[Collected data]
>>>>>
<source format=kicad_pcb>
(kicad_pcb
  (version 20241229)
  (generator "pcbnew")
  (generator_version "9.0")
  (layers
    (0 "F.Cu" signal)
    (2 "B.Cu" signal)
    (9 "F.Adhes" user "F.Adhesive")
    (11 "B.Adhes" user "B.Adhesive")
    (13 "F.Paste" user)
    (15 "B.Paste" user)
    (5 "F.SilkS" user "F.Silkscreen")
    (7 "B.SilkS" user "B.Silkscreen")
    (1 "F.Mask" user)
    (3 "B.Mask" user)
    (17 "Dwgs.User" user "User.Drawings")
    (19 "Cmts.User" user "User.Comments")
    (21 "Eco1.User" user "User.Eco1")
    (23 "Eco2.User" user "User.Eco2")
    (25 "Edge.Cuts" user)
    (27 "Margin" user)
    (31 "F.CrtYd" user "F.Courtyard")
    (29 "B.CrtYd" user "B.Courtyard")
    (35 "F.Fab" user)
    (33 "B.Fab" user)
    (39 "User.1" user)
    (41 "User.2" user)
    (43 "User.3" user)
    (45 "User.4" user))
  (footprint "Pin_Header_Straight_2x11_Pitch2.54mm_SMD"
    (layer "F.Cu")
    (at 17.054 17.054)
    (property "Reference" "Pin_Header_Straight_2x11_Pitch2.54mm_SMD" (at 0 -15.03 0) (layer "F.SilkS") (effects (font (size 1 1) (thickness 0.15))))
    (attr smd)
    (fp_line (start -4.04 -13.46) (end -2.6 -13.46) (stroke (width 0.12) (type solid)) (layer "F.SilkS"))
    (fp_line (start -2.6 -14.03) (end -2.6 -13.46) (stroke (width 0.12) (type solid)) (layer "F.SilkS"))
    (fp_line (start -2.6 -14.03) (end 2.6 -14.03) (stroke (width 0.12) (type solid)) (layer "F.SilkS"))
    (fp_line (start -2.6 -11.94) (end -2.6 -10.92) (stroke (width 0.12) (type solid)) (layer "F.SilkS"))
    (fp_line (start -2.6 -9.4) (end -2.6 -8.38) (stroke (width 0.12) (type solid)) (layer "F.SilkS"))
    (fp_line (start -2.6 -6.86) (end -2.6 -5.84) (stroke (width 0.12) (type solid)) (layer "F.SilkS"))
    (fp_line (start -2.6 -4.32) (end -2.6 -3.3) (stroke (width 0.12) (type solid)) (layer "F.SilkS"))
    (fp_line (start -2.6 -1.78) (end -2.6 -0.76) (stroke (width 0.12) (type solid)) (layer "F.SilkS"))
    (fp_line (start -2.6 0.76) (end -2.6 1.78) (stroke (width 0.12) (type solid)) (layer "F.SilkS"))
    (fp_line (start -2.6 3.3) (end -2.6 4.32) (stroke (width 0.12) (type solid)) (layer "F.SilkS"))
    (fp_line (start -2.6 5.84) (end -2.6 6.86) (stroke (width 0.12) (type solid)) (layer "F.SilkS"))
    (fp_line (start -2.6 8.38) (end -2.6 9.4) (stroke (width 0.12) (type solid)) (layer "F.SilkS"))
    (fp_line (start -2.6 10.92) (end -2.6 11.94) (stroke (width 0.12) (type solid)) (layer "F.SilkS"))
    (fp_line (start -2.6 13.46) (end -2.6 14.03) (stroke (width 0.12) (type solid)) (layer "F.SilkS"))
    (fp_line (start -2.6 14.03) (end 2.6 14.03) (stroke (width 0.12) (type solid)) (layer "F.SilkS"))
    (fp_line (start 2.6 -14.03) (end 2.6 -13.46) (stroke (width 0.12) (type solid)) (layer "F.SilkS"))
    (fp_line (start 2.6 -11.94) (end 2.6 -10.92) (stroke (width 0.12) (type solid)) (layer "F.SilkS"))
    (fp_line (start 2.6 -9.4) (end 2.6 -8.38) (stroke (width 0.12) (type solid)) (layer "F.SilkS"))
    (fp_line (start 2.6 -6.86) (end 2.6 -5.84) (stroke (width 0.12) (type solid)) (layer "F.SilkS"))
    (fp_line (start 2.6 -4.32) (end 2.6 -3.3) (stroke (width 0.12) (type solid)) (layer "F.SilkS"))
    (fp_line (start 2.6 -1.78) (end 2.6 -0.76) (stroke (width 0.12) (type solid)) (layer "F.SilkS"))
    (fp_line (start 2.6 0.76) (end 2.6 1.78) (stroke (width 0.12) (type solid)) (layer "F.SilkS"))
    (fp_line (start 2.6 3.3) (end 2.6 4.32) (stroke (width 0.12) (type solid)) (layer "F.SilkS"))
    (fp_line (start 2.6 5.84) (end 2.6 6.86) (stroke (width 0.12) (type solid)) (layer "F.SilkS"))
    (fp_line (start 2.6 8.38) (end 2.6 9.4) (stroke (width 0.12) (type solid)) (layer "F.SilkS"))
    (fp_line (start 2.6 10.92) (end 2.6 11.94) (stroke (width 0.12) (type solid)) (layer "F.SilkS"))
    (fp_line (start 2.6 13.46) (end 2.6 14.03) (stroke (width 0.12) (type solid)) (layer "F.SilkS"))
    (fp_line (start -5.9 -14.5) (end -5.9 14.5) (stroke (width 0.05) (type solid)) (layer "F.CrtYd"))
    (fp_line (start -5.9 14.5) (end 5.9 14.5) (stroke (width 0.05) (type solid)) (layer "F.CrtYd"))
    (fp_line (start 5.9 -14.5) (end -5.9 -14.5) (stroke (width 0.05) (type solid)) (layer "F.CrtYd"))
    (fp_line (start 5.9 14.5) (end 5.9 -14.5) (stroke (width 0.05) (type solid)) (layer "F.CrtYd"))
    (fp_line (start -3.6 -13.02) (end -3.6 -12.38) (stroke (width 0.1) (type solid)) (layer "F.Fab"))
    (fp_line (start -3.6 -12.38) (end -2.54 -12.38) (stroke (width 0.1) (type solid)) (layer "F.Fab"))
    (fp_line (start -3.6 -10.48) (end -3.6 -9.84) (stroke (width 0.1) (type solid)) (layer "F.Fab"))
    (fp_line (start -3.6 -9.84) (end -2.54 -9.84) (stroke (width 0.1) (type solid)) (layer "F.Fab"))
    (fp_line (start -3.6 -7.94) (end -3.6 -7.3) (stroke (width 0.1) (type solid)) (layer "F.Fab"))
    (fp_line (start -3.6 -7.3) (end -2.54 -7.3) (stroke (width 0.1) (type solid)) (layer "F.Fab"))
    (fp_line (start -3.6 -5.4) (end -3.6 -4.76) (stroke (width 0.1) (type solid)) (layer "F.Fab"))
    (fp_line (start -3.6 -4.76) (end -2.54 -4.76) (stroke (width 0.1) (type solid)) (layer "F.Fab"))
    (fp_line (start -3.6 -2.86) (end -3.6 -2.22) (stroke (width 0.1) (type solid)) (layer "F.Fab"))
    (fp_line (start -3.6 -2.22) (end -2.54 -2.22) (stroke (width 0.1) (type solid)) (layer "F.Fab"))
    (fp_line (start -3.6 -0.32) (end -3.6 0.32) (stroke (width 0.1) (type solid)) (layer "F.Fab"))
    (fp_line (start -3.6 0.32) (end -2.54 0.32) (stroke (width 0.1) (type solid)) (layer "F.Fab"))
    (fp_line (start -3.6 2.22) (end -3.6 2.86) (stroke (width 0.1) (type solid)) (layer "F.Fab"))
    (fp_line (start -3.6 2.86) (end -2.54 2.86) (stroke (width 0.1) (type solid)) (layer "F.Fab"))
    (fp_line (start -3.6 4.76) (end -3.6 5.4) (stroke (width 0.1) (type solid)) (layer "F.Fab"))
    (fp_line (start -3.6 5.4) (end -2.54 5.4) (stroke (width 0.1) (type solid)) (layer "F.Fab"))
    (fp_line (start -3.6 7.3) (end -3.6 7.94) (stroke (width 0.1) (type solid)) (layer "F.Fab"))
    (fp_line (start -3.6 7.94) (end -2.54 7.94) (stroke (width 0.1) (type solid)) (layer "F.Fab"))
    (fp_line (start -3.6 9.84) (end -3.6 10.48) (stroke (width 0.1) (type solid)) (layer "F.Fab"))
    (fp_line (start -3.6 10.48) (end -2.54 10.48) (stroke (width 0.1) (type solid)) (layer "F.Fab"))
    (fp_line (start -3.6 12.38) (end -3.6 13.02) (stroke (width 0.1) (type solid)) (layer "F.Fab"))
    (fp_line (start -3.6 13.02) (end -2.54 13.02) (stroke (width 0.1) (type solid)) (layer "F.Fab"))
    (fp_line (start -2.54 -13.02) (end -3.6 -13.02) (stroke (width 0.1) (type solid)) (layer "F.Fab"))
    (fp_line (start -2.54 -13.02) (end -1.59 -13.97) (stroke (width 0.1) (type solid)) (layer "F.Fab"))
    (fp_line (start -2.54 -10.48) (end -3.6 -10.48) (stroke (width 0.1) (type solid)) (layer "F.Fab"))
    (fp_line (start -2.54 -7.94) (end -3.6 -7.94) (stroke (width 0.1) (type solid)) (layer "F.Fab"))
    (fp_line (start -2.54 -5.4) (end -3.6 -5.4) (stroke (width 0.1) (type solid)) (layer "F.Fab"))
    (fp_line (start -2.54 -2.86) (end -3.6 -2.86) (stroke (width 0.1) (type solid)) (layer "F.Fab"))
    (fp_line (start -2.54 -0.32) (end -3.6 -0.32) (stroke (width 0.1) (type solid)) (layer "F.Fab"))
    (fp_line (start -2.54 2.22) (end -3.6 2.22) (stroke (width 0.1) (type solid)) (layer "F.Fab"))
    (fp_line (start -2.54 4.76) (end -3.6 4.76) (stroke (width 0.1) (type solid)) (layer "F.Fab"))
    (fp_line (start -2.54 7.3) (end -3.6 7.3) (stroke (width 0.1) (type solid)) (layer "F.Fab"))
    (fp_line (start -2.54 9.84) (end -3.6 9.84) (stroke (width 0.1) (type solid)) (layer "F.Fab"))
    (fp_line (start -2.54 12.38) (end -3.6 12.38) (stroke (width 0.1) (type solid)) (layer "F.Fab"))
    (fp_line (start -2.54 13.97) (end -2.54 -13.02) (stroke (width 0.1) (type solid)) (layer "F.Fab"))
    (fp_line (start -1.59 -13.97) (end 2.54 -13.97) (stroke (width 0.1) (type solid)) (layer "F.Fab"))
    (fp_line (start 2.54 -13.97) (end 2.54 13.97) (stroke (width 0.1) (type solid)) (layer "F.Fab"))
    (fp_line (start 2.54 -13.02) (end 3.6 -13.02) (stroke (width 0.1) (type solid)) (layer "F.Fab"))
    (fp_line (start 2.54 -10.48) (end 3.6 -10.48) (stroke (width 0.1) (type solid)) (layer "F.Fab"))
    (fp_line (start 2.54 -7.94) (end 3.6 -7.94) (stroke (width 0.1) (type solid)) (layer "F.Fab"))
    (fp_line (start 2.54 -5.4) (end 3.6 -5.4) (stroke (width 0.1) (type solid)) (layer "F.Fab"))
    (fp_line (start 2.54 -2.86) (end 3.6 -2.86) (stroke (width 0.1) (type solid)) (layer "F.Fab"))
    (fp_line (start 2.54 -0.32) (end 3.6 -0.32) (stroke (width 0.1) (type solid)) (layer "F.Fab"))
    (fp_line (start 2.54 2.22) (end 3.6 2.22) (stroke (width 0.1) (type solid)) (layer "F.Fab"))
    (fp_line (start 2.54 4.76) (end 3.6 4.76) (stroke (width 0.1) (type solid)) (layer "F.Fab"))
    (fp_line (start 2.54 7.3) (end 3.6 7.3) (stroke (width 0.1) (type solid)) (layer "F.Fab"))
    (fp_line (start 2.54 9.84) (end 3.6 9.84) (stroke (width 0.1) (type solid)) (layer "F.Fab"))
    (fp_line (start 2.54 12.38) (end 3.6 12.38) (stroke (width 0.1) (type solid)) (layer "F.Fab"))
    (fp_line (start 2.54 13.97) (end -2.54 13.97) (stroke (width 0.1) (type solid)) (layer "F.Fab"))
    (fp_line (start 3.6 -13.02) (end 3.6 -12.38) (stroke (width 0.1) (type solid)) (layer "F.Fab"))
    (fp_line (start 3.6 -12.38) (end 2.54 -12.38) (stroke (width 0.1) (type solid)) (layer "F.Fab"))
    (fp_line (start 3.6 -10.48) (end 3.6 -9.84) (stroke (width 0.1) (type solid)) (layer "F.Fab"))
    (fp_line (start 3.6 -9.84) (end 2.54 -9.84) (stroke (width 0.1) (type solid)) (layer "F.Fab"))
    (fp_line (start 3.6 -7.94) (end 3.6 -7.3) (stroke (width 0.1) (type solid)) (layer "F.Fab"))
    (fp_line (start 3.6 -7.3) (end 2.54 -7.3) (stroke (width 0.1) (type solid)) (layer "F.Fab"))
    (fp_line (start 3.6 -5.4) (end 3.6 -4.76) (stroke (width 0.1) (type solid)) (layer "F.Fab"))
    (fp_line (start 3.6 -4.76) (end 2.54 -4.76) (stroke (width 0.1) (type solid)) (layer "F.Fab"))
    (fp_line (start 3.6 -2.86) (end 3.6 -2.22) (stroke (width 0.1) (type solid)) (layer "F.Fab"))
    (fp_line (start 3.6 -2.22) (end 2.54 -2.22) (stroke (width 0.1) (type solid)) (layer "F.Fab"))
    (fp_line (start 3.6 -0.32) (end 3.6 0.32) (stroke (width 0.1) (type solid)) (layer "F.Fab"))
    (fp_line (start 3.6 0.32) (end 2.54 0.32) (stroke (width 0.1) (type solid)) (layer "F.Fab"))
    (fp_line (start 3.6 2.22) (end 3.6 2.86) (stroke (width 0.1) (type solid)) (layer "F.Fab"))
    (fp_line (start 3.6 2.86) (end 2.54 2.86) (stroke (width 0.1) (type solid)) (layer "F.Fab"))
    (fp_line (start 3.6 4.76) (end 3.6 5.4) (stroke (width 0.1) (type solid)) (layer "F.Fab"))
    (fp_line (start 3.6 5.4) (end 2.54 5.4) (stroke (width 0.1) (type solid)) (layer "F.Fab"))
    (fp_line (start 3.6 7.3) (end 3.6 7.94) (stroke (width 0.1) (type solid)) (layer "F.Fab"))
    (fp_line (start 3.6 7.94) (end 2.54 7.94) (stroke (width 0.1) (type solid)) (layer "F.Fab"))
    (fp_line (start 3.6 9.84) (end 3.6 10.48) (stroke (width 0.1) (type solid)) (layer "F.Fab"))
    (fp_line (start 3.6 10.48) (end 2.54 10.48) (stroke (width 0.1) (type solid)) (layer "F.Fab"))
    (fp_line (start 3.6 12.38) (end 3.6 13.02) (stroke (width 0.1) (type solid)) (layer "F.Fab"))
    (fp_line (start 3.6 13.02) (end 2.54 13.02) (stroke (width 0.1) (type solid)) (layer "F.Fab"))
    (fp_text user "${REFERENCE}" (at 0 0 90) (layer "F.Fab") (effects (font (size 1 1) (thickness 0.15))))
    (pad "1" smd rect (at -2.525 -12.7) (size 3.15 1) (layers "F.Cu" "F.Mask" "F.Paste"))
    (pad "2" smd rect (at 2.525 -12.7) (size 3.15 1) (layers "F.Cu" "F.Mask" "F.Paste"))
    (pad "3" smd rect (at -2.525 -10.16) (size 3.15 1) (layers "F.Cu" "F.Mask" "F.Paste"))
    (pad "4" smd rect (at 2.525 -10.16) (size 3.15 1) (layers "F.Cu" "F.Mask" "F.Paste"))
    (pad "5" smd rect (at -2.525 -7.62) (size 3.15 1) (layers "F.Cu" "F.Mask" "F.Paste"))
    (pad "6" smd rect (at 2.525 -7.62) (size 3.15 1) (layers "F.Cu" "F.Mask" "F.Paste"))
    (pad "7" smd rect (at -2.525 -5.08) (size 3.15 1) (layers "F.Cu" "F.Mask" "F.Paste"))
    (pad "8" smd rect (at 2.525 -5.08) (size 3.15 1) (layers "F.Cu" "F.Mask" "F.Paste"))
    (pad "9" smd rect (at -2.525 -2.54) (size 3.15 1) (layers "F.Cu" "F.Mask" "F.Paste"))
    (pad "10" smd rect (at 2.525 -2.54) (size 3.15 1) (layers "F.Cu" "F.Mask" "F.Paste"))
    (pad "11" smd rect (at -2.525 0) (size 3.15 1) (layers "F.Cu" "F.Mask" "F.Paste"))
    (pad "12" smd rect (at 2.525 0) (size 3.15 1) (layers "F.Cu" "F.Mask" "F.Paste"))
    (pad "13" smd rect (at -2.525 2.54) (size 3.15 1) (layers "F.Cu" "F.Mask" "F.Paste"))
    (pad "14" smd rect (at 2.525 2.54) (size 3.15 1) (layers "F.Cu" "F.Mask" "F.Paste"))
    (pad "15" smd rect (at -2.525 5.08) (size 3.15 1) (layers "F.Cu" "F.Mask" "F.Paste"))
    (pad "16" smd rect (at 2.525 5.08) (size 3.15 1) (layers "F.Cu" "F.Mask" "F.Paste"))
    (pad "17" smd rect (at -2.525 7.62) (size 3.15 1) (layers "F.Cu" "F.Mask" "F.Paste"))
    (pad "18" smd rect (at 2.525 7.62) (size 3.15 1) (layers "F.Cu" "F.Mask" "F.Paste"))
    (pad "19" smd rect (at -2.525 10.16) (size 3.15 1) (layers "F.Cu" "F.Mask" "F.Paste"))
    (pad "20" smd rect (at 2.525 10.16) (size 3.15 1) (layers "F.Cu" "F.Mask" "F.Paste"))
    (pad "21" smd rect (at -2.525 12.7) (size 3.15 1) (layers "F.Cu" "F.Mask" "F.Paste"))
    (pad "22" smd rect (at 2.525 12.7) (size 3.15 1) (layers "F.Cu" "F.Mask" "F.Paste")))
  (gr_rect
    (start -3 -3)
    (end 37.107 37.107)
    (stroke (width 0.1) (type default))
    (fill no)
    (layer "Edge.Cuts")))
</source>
<<<<<
◆ **TASK ITEM**:
Go through the entries above and count each line that contains the string "thickness". Reply only with the total.

◆ **COMPLETED EXERCISE**:
2